Profitability and
net income/(loss)
Net operating income/(loss) and margin
All net income figures are down on the previous year. In addition to the decline in revenue of CHF –34.4 million, one-off effects also had a negative impact on the result. A provision of CHF 5.3 million for the social plan was recognised at 20 Minuten, and one of CHF 4.8 million at Goldbach Neo for an onerous contract.
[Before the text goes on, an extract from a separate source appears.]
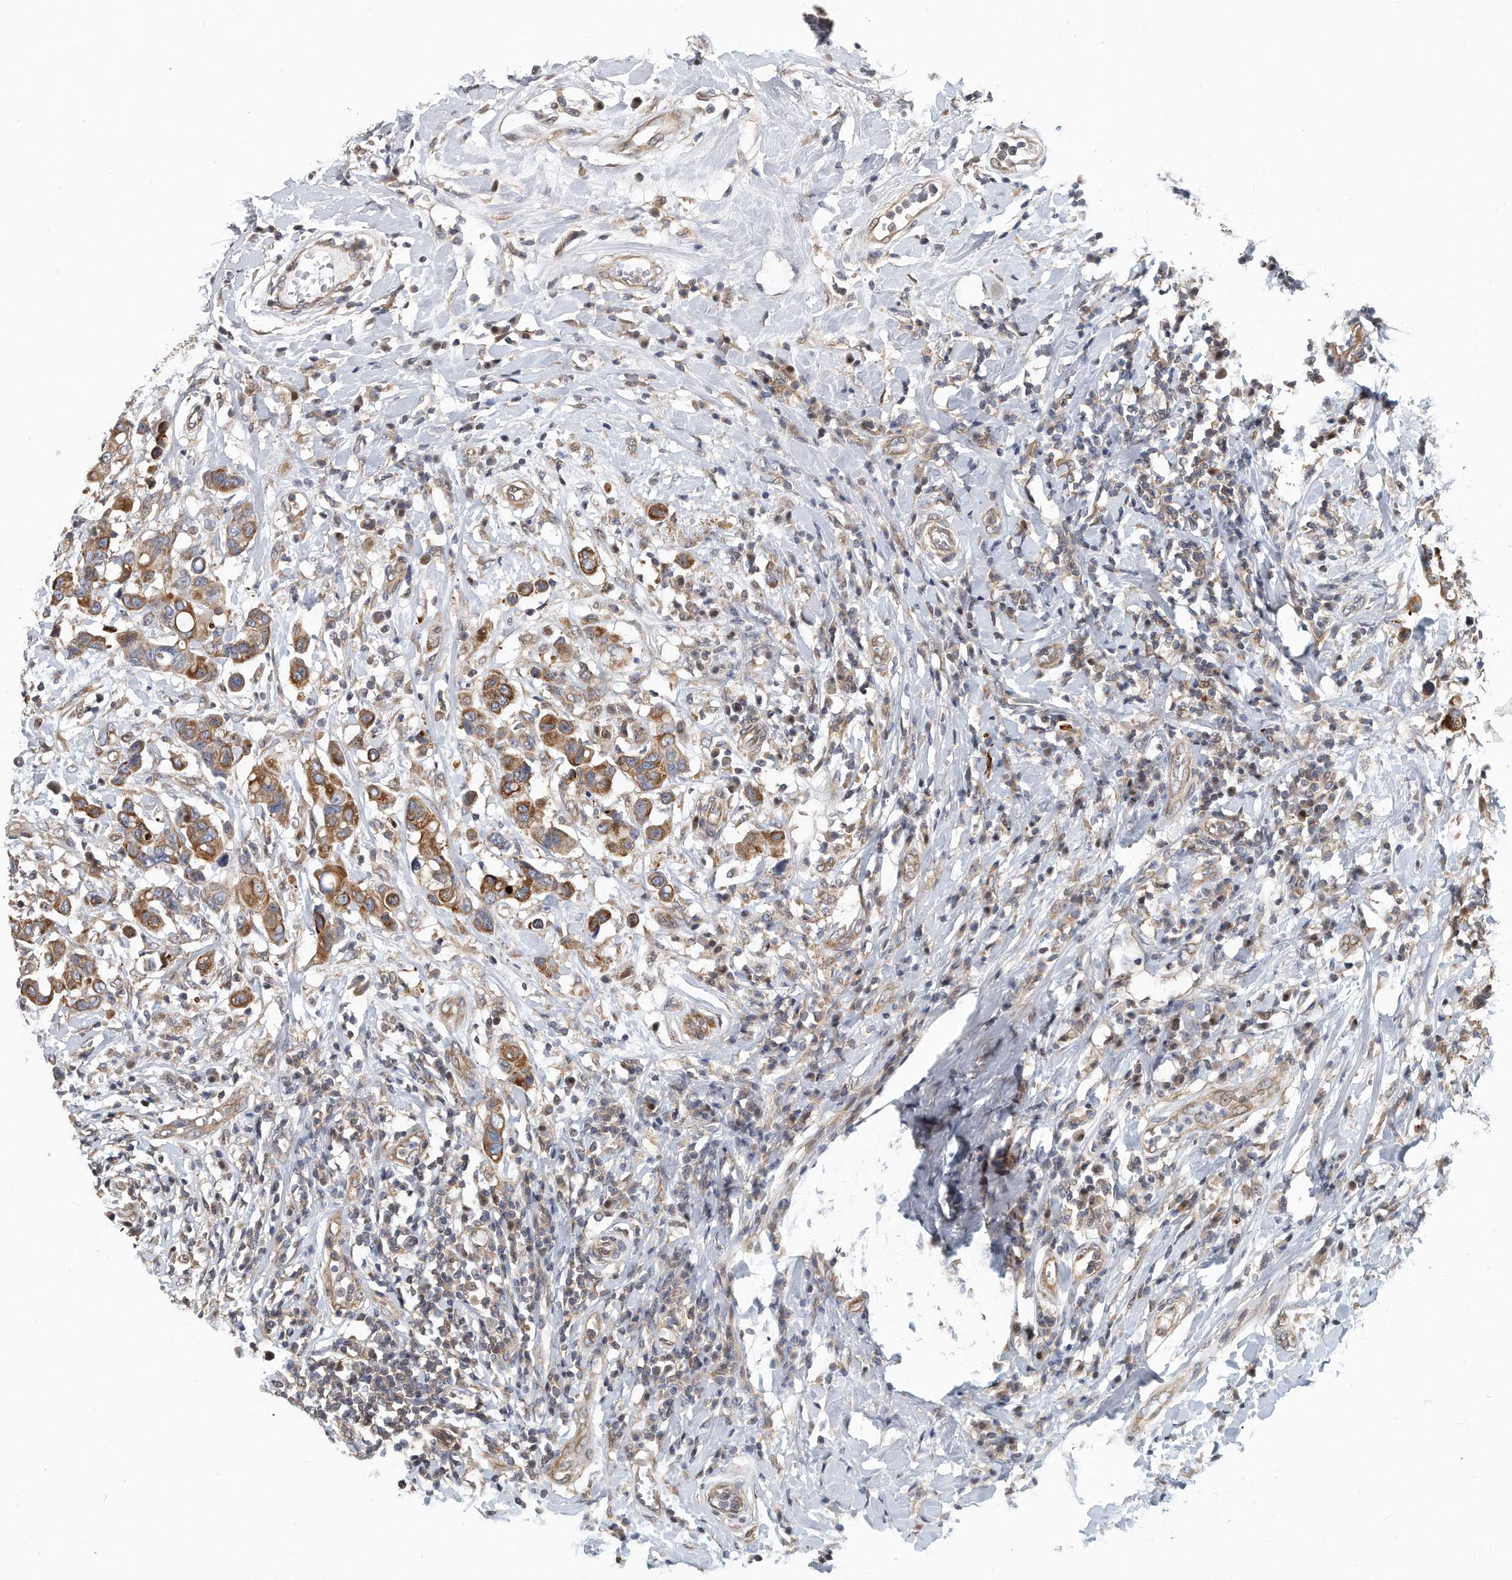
{"staining": {"intensity": "moderate", "quantity": ">75%", "location": "cytoplasmic/membranous"}, "tissue": "breast cancer", "cell_type": "Tumor cells", "image_type": "cancer", "snomed": [{"axis": "morphology", "description": "Duct carcinoma"}, {"axis": "topography", "description": "Breast"}], "caption": "Immunohistochemical staining of breast infiltrating ductal carcinoma shows medium levels of moderate cytoplasmic/membranous positivity in approximately >75% of tumor cells. The staining was performed using DAB (3,3'-diaminobenzidine), with brown indicating positive protein expression. Nuclei are stained blue with hematoxylin.", "gene": "PCDH8", "patient": {"sex": "female", "age": 27}}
Despite these one-off effects, operating costs were cut by a total of CHF 20.8 million, of which CHF 10.7 million related to personnel costs. Hence more than half of the decline in revenue was offset by lower costs.
Financial result
The financial result was down from CHF 10.1 million to CHF 1.0 million. The positive financial result of the previous year was mainly due to an unexpected additional payment of CHF 4.2 million from the sale of Trendsales in October 2020 and the profit of CHF 4.0 million on the disposal of the dreifive Group.
Taxes
The effective tax rate rose from 27.0% to 47.9%. In 2025, the increase in the tax burden (as compared to the difference from the expected weighted tax rate of 26.4%) was mainly due to unrecognised deferred tax assets on tax loss carryforwards, the impact of the Swiss participation exemption and other non-taxable items as well as the tax effects on investments.